What is it that I just don’t understand?

mikekaganski · September 30, 2023, 5:03pm

ASCII - yes
TEXT - no.

This is what you misunderstood.

No. Your misconception seems also to be that you consider “Unicode” to be “everything beyond ASCII”. Actually, ASCII is just a (small) part of Unicode. So, if you talk about some kinds of Unicode encoding (e.g., UTF-8, or GB 18030), any character is encoded using one to four code units (note the “one”). In other kinds of encoding, any Unicode character (including A-Z) may be represented by e.g. four octets (UTF-32), or by two or four octets (UTF-16).

erAck · September 30, 2023, 6:36pm

Export as UTF-7 encoded, then all octets are between 0 and 127 and Unicode characters will be represented as sequences of multiple octets. You might be a little surprised about how your file will look though…
Read UTF-7 - Wikipedia.

Wanderer · September 30, 2023, 9:13pm

Usually we use it the other way round: An ASCII- and some 8-bit Character-encodings are also valid Unicode-files for UTF8. So ASCII is part of Unicode not Unicode part of ASCII.

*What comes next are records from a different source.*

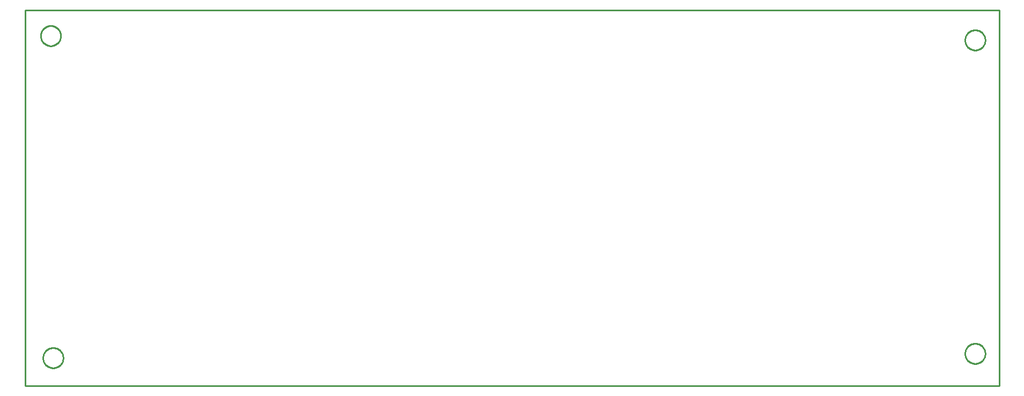
<source format=gbr>
G04 EAGLE Gerber RS-274X export*
G75*
%MOMM*%
%FSLAX34Y34*%
%LPD*%
%IN*%
%IPPOS*%
%AMOC8*
5,1,8,0,0,1.08239X$1,22.5*%
G01*
%ADD10C,0.254000*%


D10*
X0Y-25400D02*
X1536500Y-25400D01*
X1536500Y568200D01*
X0Y568200D01*
X0Y-25400D01*
X1514475Y520180D02*
X1514407Y519143D01*
X1514271Y518113D01*
X1514069Y517093D01*
X1513800Y516089D01*
X1513465Y515105D01*
X1513068Y514145D01*
X1512608Y513213D01*
X1512088Y512312D01*
X1511511Y511448D01*
X1510878Y510624D01*
X1510193Y509842D01*
X1509458Y509107D01*
X1508676Y508422D01*
X1507852Y507789D01*
X1506988Y507212D01*
X1506087Y506692D01*
X1505155Y506232D01*
X1504195Y505835D01*
X1503211Y505500D01*
X1502207Y505231D01*
X1501187Y505029D01*
X1500157Y504893D01*
X1499120Y504825D01*
X1498080Y504825D01*
X1497043Y504893D01*
X1496013Y505029D01*
X1494993Y505231D01*
X1493989Y505500D01*
X1493005Y505835D01*
X1492045Y506232D01*
X1491113Y506692D01*
X1490212Y507212D01*
X1489348Y507789D01*
X1488524Y508422D01*
X1487742Y509107D01*
X1487007Y509842D01*
X1486322Y510624D01*
X1485689Y511448D01*
X1485112Y512312D01*
X1484592Y513213D01*
X1484132Y514145D01*
X1483735Y515105D01*
X1483400Y516089D01*
X1483131Y517093D01*
X1482929Y518113D01*
X1482793Y519143D01*
X1482725Y520180D01*
X1482725Y521220D01*
X1482793Y522257D01*
X1482929Y523287D01*
X1483131Y524307D01*
X1483400Y525311D01*
X1483735Y526295D01*
X1484132Y527255D01*
X1484592Y528187D01*
X1485112Y529088D01*
X1485689Y529952D01*
X1486322Y530776D01*
X1487007Y531558D01*
X1487742Y532293D01*
X1488524Y532978D01*
X1489348Y533611D01*
X1490212Y534188D01*
X1491113Y534708D01*
X1492045Y535168D01*
X1493005Y535565D01*
X1493989Y535900D01*
X1494993Y536169D01*
X1496013Y536371D01*
X1497043Y536507D01*
X1498080Y536575D01*
X1499120Y536575D01*
X1500157Y536507D01*
X1501187Y536371D01*
X1502207Y536169D01*
X1503211Y535900D01*
X1504195Y535565D01*
X1505155Y535168D01*
X1506087Y534708D01*
X1506988Y534188D01*
X1507852Y533611D01*
X1508676Y532978D01*
X1509458Y532293D01*
X1510193Y531558D01*
X1510878Y530776D01*
X1511511Y529952D01*
X1512088Y529088D01*
X1512608Y528187D01*
X1513068Y527255D01*
X1513465Y526295D01*
X1513800Y525311D01*
X1514069Y524307D01*
X1514271Y523287D01*
X1514407Y522257D01*
X1514475Y521220D01*
X1514475Y520180D01*
X1514475Y24880D02*
X1514407Y23843D01*
X1514271Y22813D01*
X1514069Y21793D01*
X1513800Y20789D01*
X1513465Y19805D01*
X1513068Y18845D01*
X1512608Y17913D01*
X1512088Y17012D01*
X1511511Y16148D01*
X1510878Y15324D01*
X1510193Y14542D01*
X1509458Y13807D01*
X1508676Y13122D01*
X1507852Y12489D01*
X1506988Y11912D01*
X1506087Y11392D01*
X1505155Y10932D01*
X1504195Y10535D01*
X1503211Y10200D01*
X1502207Y9931D01*
X1501187Y9729D01*
X1500157Y9593D01*
X1499120Y9525D01*
X1498080Y9525D01*
X1497043Y9593D01*
X1496013Y9729D01*
X1494993Y9931D01*
X1493989Y10200D01*
X1493005Y10535D01*
X1492045Y10932D01*
X1491113Y11392D01*
X1490212Y11912D01*
X1489348Y12489D01*
X1488524Y13122D01*
X1487742Y13807D01*
X1487007Y14542D01*
X1486322Y15324D01*
X1485689Y16148D01*
X1485112Y17012D01*
X1484592Y17913D01*
X1484132Y18845D01*
X1483735Y19805D01*
X1483400Y20789D01*
X1483131Y21793D01*
X1482929Y22813D01*
X1482793Y23843D01*
X1482725Y24880D01*
X1482725Y25920D01*
X1482793Y26957D01*
X1482929Y27987D01*
X1483131Y29007D01*
X1483400Y30011D01*
X1483735Y30995D01*
X1484132Y31955D01*
X1484592Y32887D01*
X1485112Y33788D01*
X1485689Y34652D01*
X1486322Y35476D01*
X1487007Y36258D01*
X1487742Y36993D01*
X1488524Y37678D01*
X1489348Y38311D01*
X1490212Y38888D01*
X1491113Y39408D01*
X1492045Y39868D01*
X1493005Y40265D01*
X1493989Y40600D01*
X1494993Y40869D01*
X1496013Y41071D01*
X1497043Y41207D01*
X1498080Y41275D01*
X1499120Y41275D01*
X1500157Y41207D01*
X1501187Y41071D01*
X1502207Y40869D01*
X1503211Y40600D01*
X1504195Y40265D01*
X1505155Y39868D01*
X1506087Y39408D01*
X1506988Y38888D01*
X1507852Y38311D01*
X1508676Y37678D01*
X1509458Y36993D01*
X1510193Y36258D01*
X1510878Y35476D01*
X1511511Y34652D01*
X1512088Y33788D01*
X1512608Y32887D01*
X1513068Y31955D01*
X1513465Y30995D01*
X1513800Y30011D01*
X1514069Y29007D01*
X1514271Y27987D01*
X1514407Y26957D01*
X1514475Y25920D01*
X1514475Y24880D01*
X56155Y526955D02*
X56087Y525918D01*
X55951Y524887D01*
X55749Y523868D01*
X55480Y522864D01*
X55146Y521880D01*
X54748Y520919D01*
X54288Y519987D01*
X53768Y519087D01*
X53191Y518223D01*
X52558Y517398D01*
X51873Y516617D01*
X51138Y515882D01*
X50357Y515197D01*
X49532Y514564D01*
X48668Y513986D01*
X47768Y513467D01*
X46835Y513007D01*
X45875Y512609D01*
X44891Y512275D01*
X43887Y512006D01*
X42867Y511803D01*
X41837Y511668D01*
X40800Y511600D01*
X39760Y511600D01*
X38723Y511668D01*
X37693Y511803D01*
X36673Y512006D01*
X35669Y512275D01*
X34685Y512609D01*
X33725Y513007D01*
X32793Y513467D01*
X31893Y513986D01*
X31028Y514564D01*
X30204Y515197D01*
X29422Y515882D01*
X28687Y516617D01*
X28002Y517398D01*
X27369Y518223D01*
X26792Y519087D01*
X26272Y519987D01*
X25812Y520919D01*
X25415Y521880D01*
X25081Y522864D01*
X24812Y523868D01*
X24609Y524887D01*
X24473Y525918D01*
X24405Y526955D01*
X24405Y527994D01*
X24473Y529031D01*
X24609Y530062D01*
X24812Y531081D01*
X25081Y532085D01*
X25415Y533070D01*
X25812Y534030D01*
X26272Y534962D01*
X26792Y535862D01*
X27369Y536726D01*
X28002Y537551D01*
X28687Y538332D01*
X29422Y539067D01*
X30204Y539753D01*
X31028Y540385D01*
X31893Y540963D01*
X32793Y541483D01*
X33725Y541942D01*
X34685Y542340D01*
X35669Y542674D01*
X36673Y542943D01*
X37693Y543146D01*
X38723Y543282D01*
X39760Y543350D01*
X40800Y543350D01*
X41837Y543282D01*
X42867Y543146D01*
X43887Y542943D01*
X44891Y542674D01*
X45875Y542340D01*
X46835Y541942D01*
X47768Y541483D01*
X48668Y540963D01*
X49532Y540385D01*
X50357Y539753D01*
X51138Y539067D01*
X51873Y538332D01*
X52558Y537551D01*
X53191Y536726D01*
X53768Y535862D01*
X54288Y534962D01*
X54748Y534030D01*
X55146Y533070D01*
X55480Y532085D01*
X55749Y531081D01*
X55951Y530062D01*
X56087Y529031D01*
X56155Y527994D01*
X56155Y526955D01*
X59912Y18106D02*
X59844Y17069D01*
X59709Y16038D01*
X59506Y15019D01*
X59237Y14015D01*
X58903Y13030D01*
X58505Y12070D01*
X58045Y11138D01*
X57526Y10238D01*
X56948Y9374D01*
X56315Y8549D01*
X55630Y7768D01*
X54895Y7033D01*
X54114Y6347D01*
X53289Y5715D01*
X52425Y5137D01*
X51525Y4617D01*
X50592Y4158D01*
X49632Y3760D01*
X48648Y3426D01*
X47644Y3157D01*
X46625Y2954D01*
X45594Y2818D01*
X44557Y2750D01*
X43518Y2750D01*
X42480Y2818D01*
X41450Y2954D01*
X40430Y3157D01*
X39426Y3426D01*
X38442Y3760D01*
X37482Y4158D01*
X36550Y4617D01*
X35650Y5137D01*
X34785Y5715D01*
X33961Y6347D01*
X33179Y7033D01*
X32444Y7768D01*
X31759Y8549D01*
X31126Y9374D01*
X30549Y10238D01*
X30029Y11138D01*
X29570Y12070D01*
X29172Y13030D01*
X28838Y14015D01*
X28569Y15019D01*
X28366Y16038D01*
X28230Y17069D01*
X28162Y18106D01*
X28162Y19145D01*
X28230Y20182D01*
X28366Y21213D01*
X28569Y22232D01*
X28838Y23236D01*
X29172Y24220D01*
X29570Y25181D01*
X30029Y26113D01*
X30549Y27013D01*
X31126Y27877D01*
X31759Y28702D01*
X32444Y29483D01*
X33179Y30218D01*
X33961Y30904D01*
X34785Y31536D01*
X35650Y32114D01*
X36550Y32633D01*
X37482Y33093D01*
X38442Y33491D01*
X39426Y33825D01*
X40430Y34094D01*
X41450Y34297D01*
X42480Y34432D01*
X43518Y34500D01*
X44557Y34500D01*
X45594Y34432D01*
X46625Y34297D01*
X47644Y34094D01*
X48648Y33825D01*
X49632Y33491D01*
X50592Y33093D01*
X51525Y32633D01*
X52425Y32114D01*
X53289Y31536D01*
X54114Y30904D01*
X54895Y30218D01*
X55630Y29483D01*
X56315Y28702D01*
X56948Y27877D01*
X57526Y27013D01*
X58045Y26113D01*
X58505Y25181D01*
X58903Y24220D01*
X59237Y23236D01*
X59506Y22232D01*
X59709Y21213D01*
X59844Y20182D01*
X59912Y19145D01*
X59912Y18106D01*
M02*

</source>
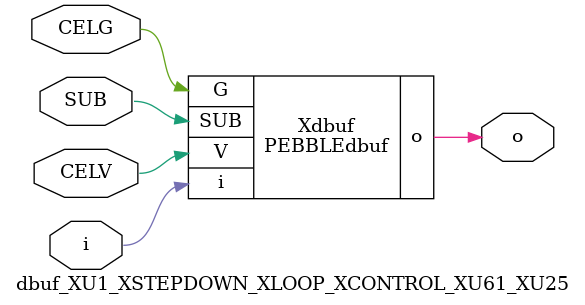
<source format=v>



module PEBBLEdbuf ( o, G, SUB, V, i );

  input V;
  input i;
  input G;
  output o;
  input SUB;
endmodule

//Celera Confidential Do Not Copy dbuf_XU1_XSTEPDOWN_XLOOP_XCONTROL_XU61_XU25
//Celera Confidential Symbol Generator
//Digital Buffer
module dbuf_XU1_XSTEPDOWN_XLOOP_XCONTROL_XU61_XU25 (CELV,CELG,i,o,SUB);
input CELV;
input CELG;
input i;
input SUB;
output o;

//Celera Confidential Do Not Copy dbuf
PEBBLEdbuf Xdbuf(
.V (CELV),
.i (i),
.o (o),
.SUB (SUB),
.G (CELG)
);
//,diesize,PEBBLEdbuf

//Celera Confidential Do Not Copy Module End
//Celera Schematic Generator
endmodule

</source>
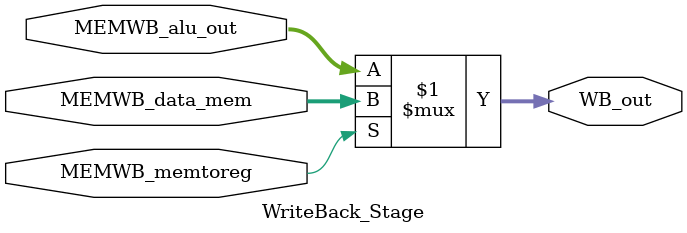
<source format=sv>
module WriteBack_Stage (input [15:0] MEMWB_data_mem, input [15:0] MEMWB_alu_out, input MEMWB_memtoreg, output [15:0] WB_out);

	assign WB_out = MEMWB_memtoreg ? MEMWB_data_mem : MEMWB_alu_out;

endmodule
</source>
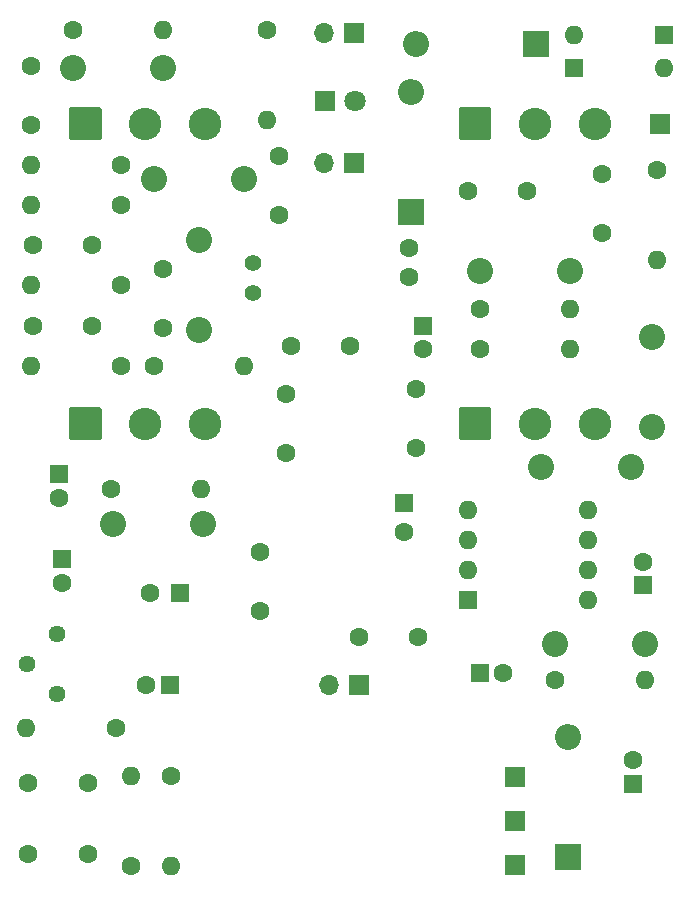
<source format=gbs>
G04 #@! TF.GenerationSoftware,KiCad,Pcbnew,(5.1.10)-1*
G04 #@! TF.CreationDate,2022-03-26T18:38:29-04:00*
G04 #@! TF.ProjectId,malice-striker,6d616c69-6365-42d7-9374-72696b65722e,rev?*
G04 #@! TF.SameCoordinates,Original*
G04 #@! TF.FileFunction,Soldermask,Bot*
G04 #@! TF.FilePolarity,Negative*
%FSLAX46Y46*%
G04 Gerber Fmt 4.6, Leading zero omitted, Abs format (unit mm)*
G04 Created by KiCad (PCBNEW (5.1.10)-1) date 2022-03-26 18:38:29*
%MOMM*%
%LPD*%
G01*
G04 APERTURE LIST*
%ADD10R,1.700000X1.700000*%
%ADD11O,1.700000X1.700000*%
%ADD12C,2.743200*%
%ADD13R,1.600000X1.600000*%
%ADD14O,1.600000X1.600000*%
%ADD15C,1.440000*%
%ADD16C,1.600000*%
%ADD17C,2.203200*%
%ADD18R,2.200000X2.200000*%
%ADD19O,2.200000X2.200000*%
%ADD20C,1.400000*%
%ADD21C,1.800000*%
%ADD22R,1.800000X1.800000*%
G04 APERTURE END LIST*
D10*
X61000000Y-106500000D03*
X61000000Y-102750000D03*
X61000000Y-99000000D03*
X73250000Y-43750000D03*
X47800000Y-91200000D03*
D11*
X45260000Y-91200000D03*
D10*
X47400000Y-47000000D03*
D11*
X44860000Y-47000000D03*
D10*
X47400000Y-36000000D03*
D11*
X44860000Y-36000000D03*
D12*
X34780000Y-43700000D03*
X29700000Y-43700000D03*
G36*
G01*
X25991600Y-42430000D02*
X25991600Y-44970000D01*
G75*
G02*
X25890000Y-45071600I-101600J0D01*
G01*
X23350000Y-45071600D01*
G75*
G02*
X23248400Y-44970000I0J101600D01*
G01*
X23248400Y-42430000D01*
G75*
G02*
X23350000Y-42328400I101600J0D01*
G01*
X25890000Y-42328400D01*
G75*
G02*
X25991600Y-42430000I0J-101600D01*
G01*
G37*
D13*
X57000000Y-84000000D03*
D14*
X67160000Y-76380000D03*
X57000000Y-81460000D03*
X67160000Y-78920000D03*
X57000000Y-78920000D03*
X67160000Y-81460000D03*
X57000000Y-76380000D03*
X67160000Y-84000000D03*
G36*
G01*
X58991600Y-67830000D02*
X58991600Y-70370000D01*
G75*
G02*
X58890000Y-70471600I-101600J0D01*
G01*
X56350000Y-70471600D01*
G75*
G02*
X56248400Y-70370000I0J101600D01*
G01*
X56248400Y-67830000D01*
G75*
G02*
X56350000Y-67728400I101600J0D01*
G01*
X58890000Y-67728400D01*
G75*
G02*
X58991600Y-67830000I0J-101600D01*
G01*
G37*
D12*
X62700000Y-69100000D03*
X67780000Y-69100000D03*
D15*
X22200000Y-92000000D03*
X19660000Y-89460000D03*
X22200000Y-86920000D03*
D16*
X28500000Y-106550000D03*
D14*
X28500000Y-98930000D03*
X72020000Y-90800000D03*
D16*
X64400000Y-90800000D03*
D17*
X70810000Y-72800000D03*
X63190000Y-72800000D03*
D16*
X27600000Y-64200000D03*
D14*
X19980000Y-64200000D03*
X38020000Y-64200000D03*
D16*
X30400000Y-64200000D03*
D17*
X64390000Y-87800000D03*
X72010000Y-87800000D03*
D14*
X19980000Y-57400000D03*
D16*
X27600000Y-57400000D03*
X31900000Y-98950000D03*
D14*
X31900000Y-106570000D03*
X73000000Y-55220000D03*
D16*
X73000000Y-47600000D03*
D17*
X38010000Y-48400000D03*
X30390000Y-48400000D03*
D14*
X19980000Y-47200000D03*
D16*
X27600000Y-47200000D03*
X26800000Y-74600000D03*
D14*
X34420000Y-74600000D03*
X19580000Y-94900000D03*
D16*
X27200000Y-94900000D03*
D17*
X26990000Y-77600000D03*
X34610000Y-77600000D03*
D14*
X19980000Y-50600000D03*
D16*
X27600000Y-50600000D03*
D14*
X65620000Y-62800000D03*
D16*
X58000000Y-62800000D03*
D17*
X34200000Y-53590000D03*
X34200000Y-61210000D03*
X72600000Y-69410000D03*
X72600000Y-61790000D03*
X57990000Y-56200000D03*
X65610000Y-56200000D03*
D14*
X65620000Y-59400000D03*
D16*
X58000000Y-59400000D03*
D17*
X23590000Y-39000000D03*
X31210000Y-39000000D03*
D14*
X31220000Y-35800000D03*
D16*
X23600000Y-35800000D03*
X40000000Y-35800000D03*
D14*
X40000000Y-43420000D03*
G36*
G01*
X58991600Y-42430000D02*
X58991600Y-44970000D01*
G75*
G02*
X58890000Y-45071600I-101600J0D01*
G01*
X56350000Y-45071600D01*
G75*
G02*
X56248400Y-44970000I0J101600D01*
G01*
X56248400Y-42430000D01*
G75*
G02*
X56350000Y-42328400I101600J0D01*
G01*
X58890000Y-42328400D01*
G75*
G02*
X58991600Y-42430000I0J-101600D01*
G01*
G37*
D12*
X62700000Y-43700000D03*
X67780000Y-43700000D03*
D14*
X65980000Y-36200000D03*
D13*
X73600000Y-36200000D03*
D14*
X73620000Y-39000000D03*
D13*
X66000000Y-39000000D03*
D18*
X65500000Y-105800000D03*
D19*
X65500000Y-95640000D03*
D18*
X52200000Y-51200000D03*
D19*
X52200000Y-41040000D03*
D18*
X62800000Y-37000000D03*
D19*
X52640000Y-37000000D03*
D16*
X22400000Y-75400000D03*
D13*
X22400000Y-73400000D03*
D16*
X71000000Y-97600000D03*
D13*
X71000000Y-99600000D03*
D16*
X39400000Y-80000000D03*
X39400000Y-85000000D03*
X20200000Y-60800000D03*
X25200000Y-60800000D03*
D13*
X32600000Y-83400000D03*
D16*
X30100000Y-83400000D03*
X22600000Y-82600000D03*
D13*
X22600000Y-80600000D03*
D16*
X52600000Y-71200000D03*
X52600000Y-66200000D03*
X42000000Y-62500000D03*
X47000000Y-62500000D03*
X24800000Y-105500000D03*
X19800000Y-105500000D03*
X52800000Y-87200000D03*
X47800000Y-87200000D03*
X24800000Y-99500000D03*
X19800000Y-99500000D03*
X41600000Y-66600000D03*
X41600000Y-71600000D03*
X51600000Y-78300000D03*
D13*
X51600000Y-75800000D03*
D16*
X53200000Y-62800000D03*
D13*
X53200000Y-60800000D03*
D20*
X38800000Y-58000000D03*
X38800000Y-55500000D03*
D16*
X52000000Y-54200000D03*
X52000000Y-56700000D03*
X60000000Y-90250000D03*
D13*
X58000000Y-90250000D03*
D16*
X25200000Y-54000000D03*
X20200000Y-54000000D03*
X31200000Y-56000000D03*
X31200000Y-61000000D03*
X68400000Y-48000000D03*
X68400000Y-53000000D03*
X57000000Y-49400000D03*
X62000000Y-49400000D03*
X71800000Y-80800000D03*
D13*
X71800000Y-82800000D03*
D16*
X29750000Y-91250000D03*
D13*
X31750000Y-91250000D03*
D16*
X20000000Y-43800000D03*
X20000000Y-38800000D03*
X41000000Y-46400000D03*
X41000000Y-51400000D03*
G36*
G01*
X25991600Y-67830000D02*
X25991600Y-70370000D01*
G75*
G02*
X25890000Y-70471600I-101600J0D01*
G01*
X23350000Y-70471600D01*
G75*
G02*
X23248400Y-70370000I0J101600D01*
G01*
X23248400Y-67830000D01*
G75*
G02*
X23350000Y-67728400I101600J0D01*
G01*
X25890000Y-67728400D01*
G75*
G02*
X25991600Y-67830000I0J-101600D01*
G01*
G37*
D12*
X29700000Y-69100000D03*
X34780000Y-69100000D03*
D21*
X47470000Y-41790000D03*
D22*
X44930000Y-41790000D03*
M02*

</source>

I understood, what you asked for, but not why.
I have over 40 years converted between ISO 8859-n, and Codepages like IBM-437 or 850, so UTF8 is quite relaxing for me. And living in Europe ASCII was never a valid option for Germany, France, Sweden etc. So I don’t know any software wich today needs ASCII…
.
And Text=ASCII implies hebrew, cyrillic or japanese letters don’t form text??